Friday, May 18, 2012

Cubans and LASA

The State Department is allowing Mariela Castro to visit the U.S., in part to attend the Latin American Studies Association conference next week. The bizarre thing is that other, less controversial, Cubans were not allowed to attend.

A copy of one visa denial letter, issued last week and obtained by The Washington Post, stated that Soraya Castro Marino, who directs a study institute in Havana and was a visiting scholar at Harvard in 2010, was found ineligible this time because her presence would be “detrimental to the interests of the United States.” All rejected applicants reportedly received the same letter.

This is flat out dumb. There is nothing, and I mean nothing, any of these Cubans can do that is detrimental to the interests of the United States. This has been a bone of contention for years with LASA, and for a while even prompted the organization to meet outside the U.S. in protest (which over time became an untenable decision). It doesn't make any sense at all.

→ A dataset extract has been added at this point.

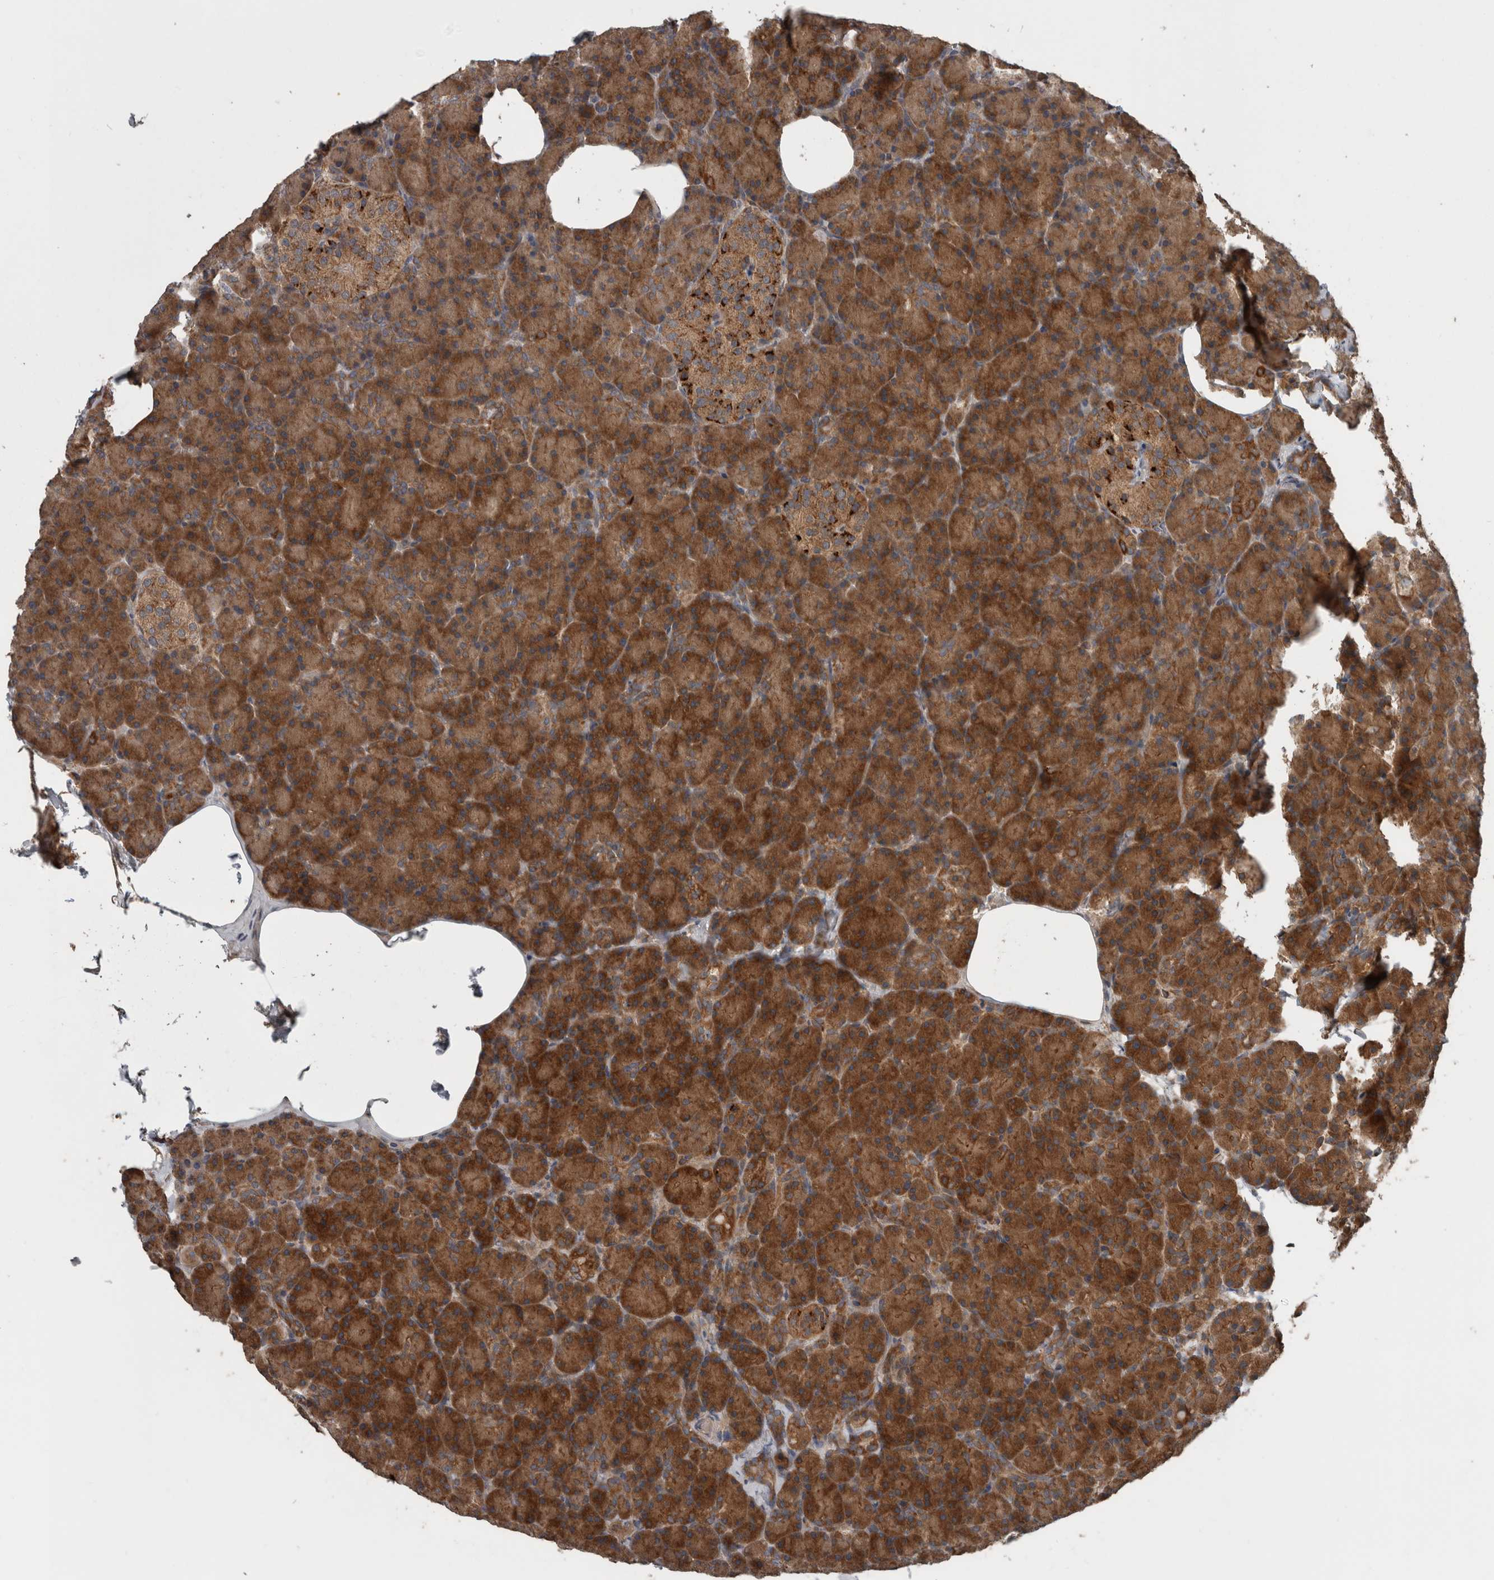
{"staining": {"intensity": "strong", "quantity": ">75%", "location": "cytoplasmic/membranous"}, "tissue": "pancreas", "cell_type": "Exocrine glandular cells", "image_type": "normal", "snomed": [{"axis": "morphology", "description": "Normal tissue, NOS"}, {"axis": "topography", "description": "Pancreas"}], "caption": "Immunohistochemistry of benign human pancreas shows high levels of strong cytoplasmic/membranous staining in approximately >75% of exocrine glandular cells. (DAB IHC with brightfield microscopy, high magnification).", "gene": "RIOK3", "patient": {"sex": "female", "age": 43}}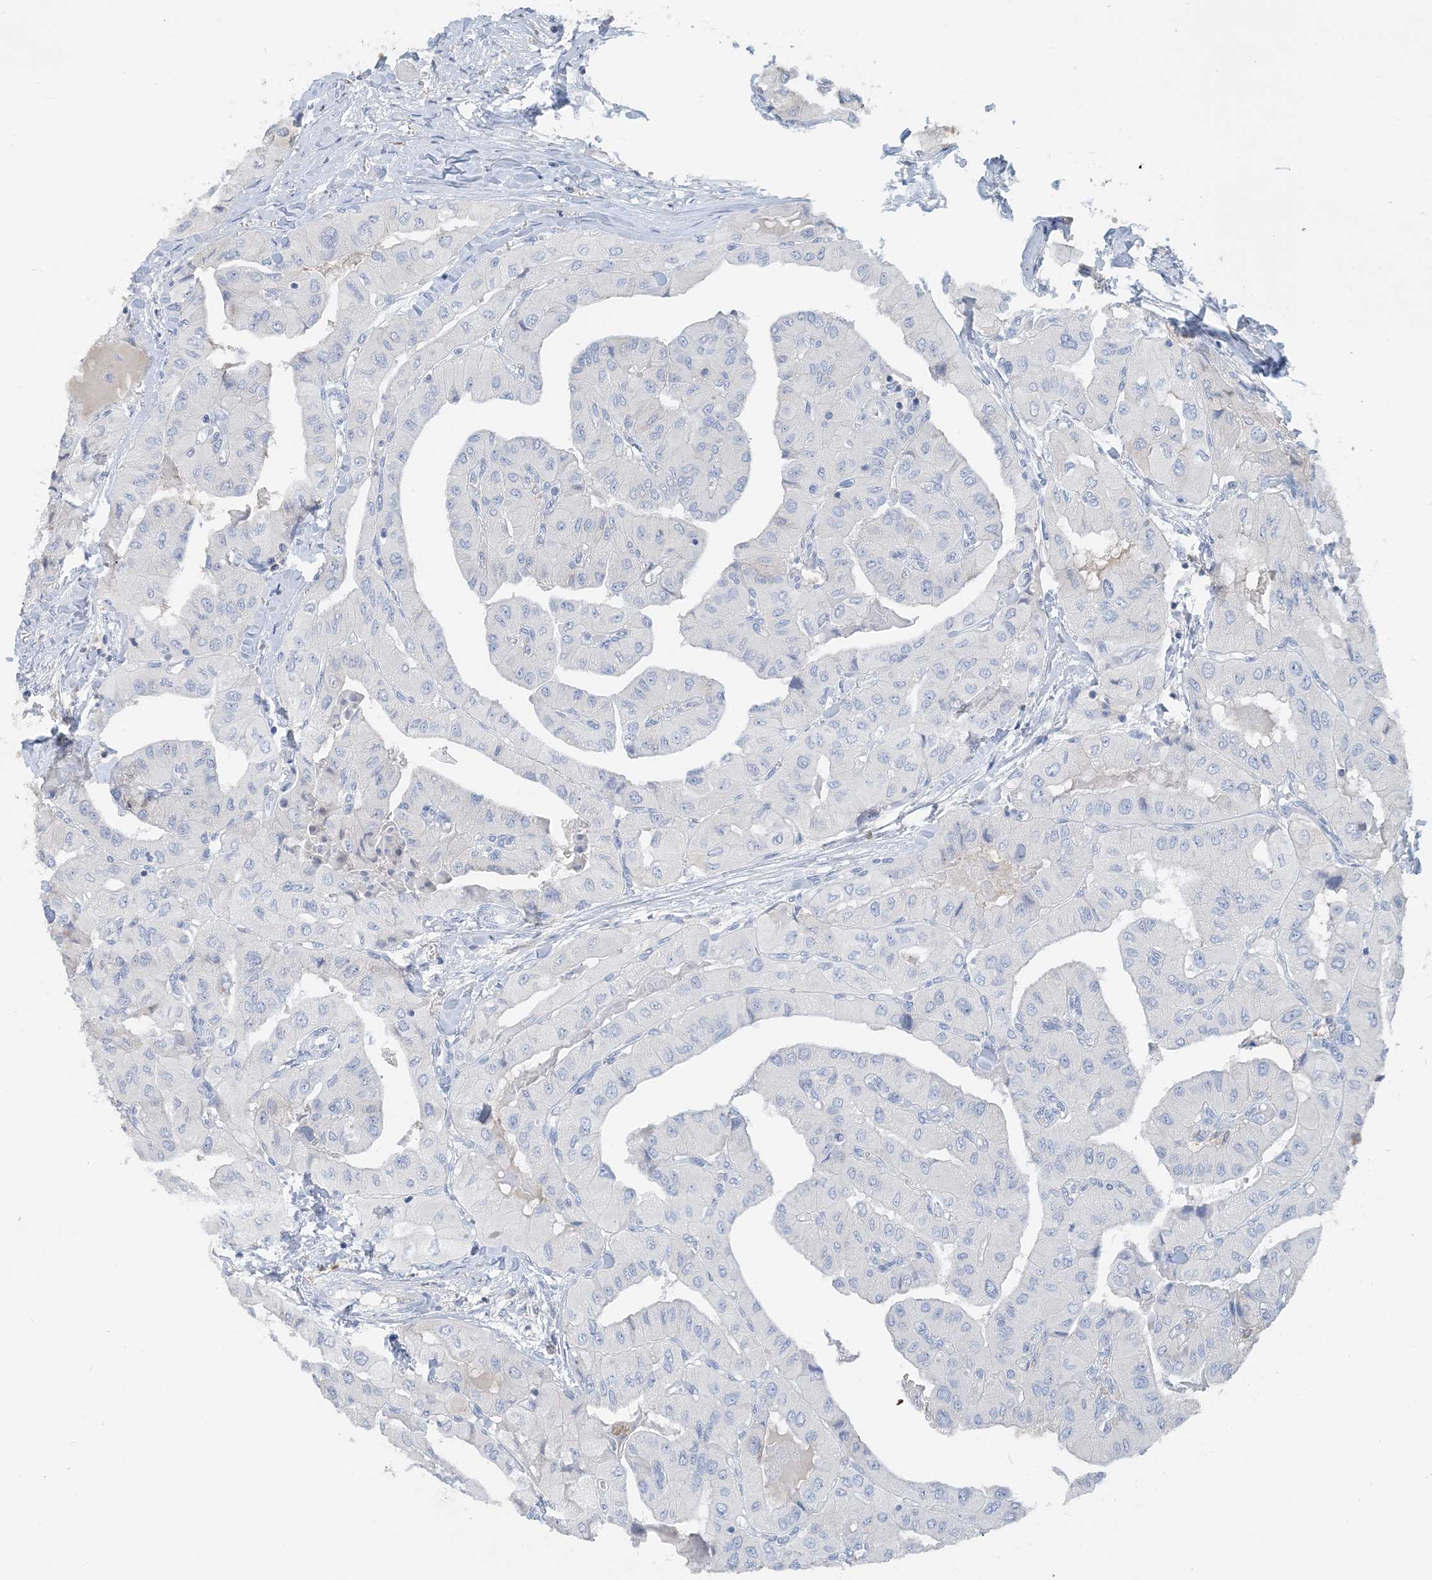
{"staining": {"intensity": "negative", "quantity": "none", "location": "none"}, "tissue": "thyroid cancer", "cell_type": "Tumor cells", "image_type": "cancer", "snomed": [{"axis": "morphology", "description": "Papillary adenocarcinoma, NOS"}, {"axis": "topography", "description": "Thyroid gland"}], "caption": "The photomicrograph demonstrates no significant staining in tumor cells of thyroid cancer.", "gene": "CTRL", "patient": {"sex": "female", "age": 59}}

They will come and speak their minds; much of that will have nothing to do with Cuban politics and will focus instead on their own research. This is called free speech, which is not present in Cuba. Why in the world would the U.S. want to censor Cubans while condemning censorship in Cuba?

Even if they do talk about Cuban politics, as indeed Castro will, then we can all listen and make up our own minds. There will be plenty of contrary opinions published everywhere. Again, this is called free speech.

Finally, this decision to allow some and reject others highlights the completely arbitrary nature of this policy. The Obama administration does not seem even to bother trying to follow any coherent logic.


JB From NC 11:10 AM  

Sorry about the late reply. Just found your blog after hearing you on WFAE.

When I was at Florida in the '90s, the Center for Latin American Studies suffered a bomb threat from a 305 phone number whenever it scheduled ANY performing artist or academic from Cuba.

Eventually, it was built into the schedule. Most people used the negative stereotype, "Hora Latina", but in fact, it was "hora Area Code 305".

Tripped us up, though, when we attended performances by Haitians, which started on time.